Arp Spoofing in Fastapi (Python)

ARP spoofing is a network-layer attack where an attacker sends falsified ARP (Address Resolution Protocol) messages to associate their MAC address with the IP address of a legitimate host on the local network. This enables man-in-the-middle (MitM) interception of traffic between victims. While ARP spoofing operates at OSI Layer 2 and is not specific to any web framework, its impact on a FastAPI application deployed in a Python environment can be severe, particularly when the API handles sensitive data without transport-layer encryption or runs in an untrusted network segment.

In a typical deployment, a FastAPI application running with Uvicorn or Hypercorn listens on a network interface. If the host is on a shared or poorly segmented network (e.g., development staging, IoT edge, or misconfigured cloud VPC), an attacker on the same LAN can perform ARP spoofing to redirect traffic intended for the API server to their machine. Once positioned as a MitM, the attacker can:

• Capture unencrypted HTTP requests and responses, exposing API keys, tokens, or PII.
• Modify requests in transit (e.g., injecting malicious parameters) or responses (e.g., altering JSON payloads).
• Perform session hijacking if cookies are not secured with the Secure and HttpOnly flags.
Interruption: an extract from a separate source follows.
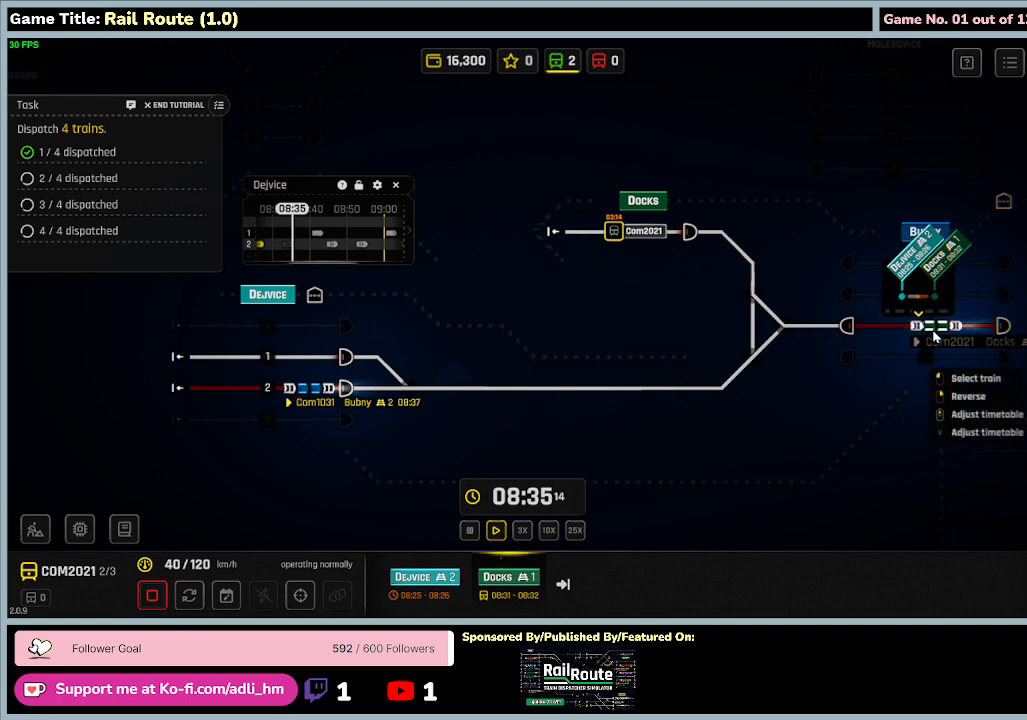
{"keys": [], "mouse": [], "events": [[67, "mouse_right", "up"]]}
FastAPI’s reliance on asynchronous networking via asyncio and its common use with Uvicorn does not inherently prevent ARP spoofing. However, certain practices increase exposure: running the API on 0.0.0.0 without network segmentation, using HTTP instead of HTTPS, or deploying in environments where static ARP tables or port security are not enforced. Unlike application-layer vulnerabilities such as SQL injection or IDOR, ARP spoofing cannot be detected by middleBrick’s black-box scanning, as it operates below the transport layer and requires network-level visibility. middleBrick focuses on unauthenticated API endpoints and does not assess network-layer risks like ARP spoofing, which must be addressed at the infrastructure or OS level.

Real-world impact: In 2021, a misconfigured Kubernetes cluster allowed ARP spoofing leading to credential theft from internal APIs (CVE-2021-25741 analogies in network segmentation failures). While not a direct CVE, such incidents highlight how API security is only as strong as the weakest layer in the stack.

Since ARP spoofing is a network-layer attack, remediation cannot be implemented solely within FastAPI or Python application code. However, developers can reduce risk and mitigate impact through secure configuration, encryption, and defense-in-depth practices. The following Python and FastAPI-specific measures help limit exposure and ensure that even if ARP spoofing occurs, the damage is contained.

1. Enforce HTTPS with strong TLS configuration

Always terminate TLS at the edge (e.g., via a reverse proxy like NGINX, Traefik, or cloud load balancer) or directly in Uvicorn. Never serve a FastAPI API over HTTP in any environment where network trust is uncertain.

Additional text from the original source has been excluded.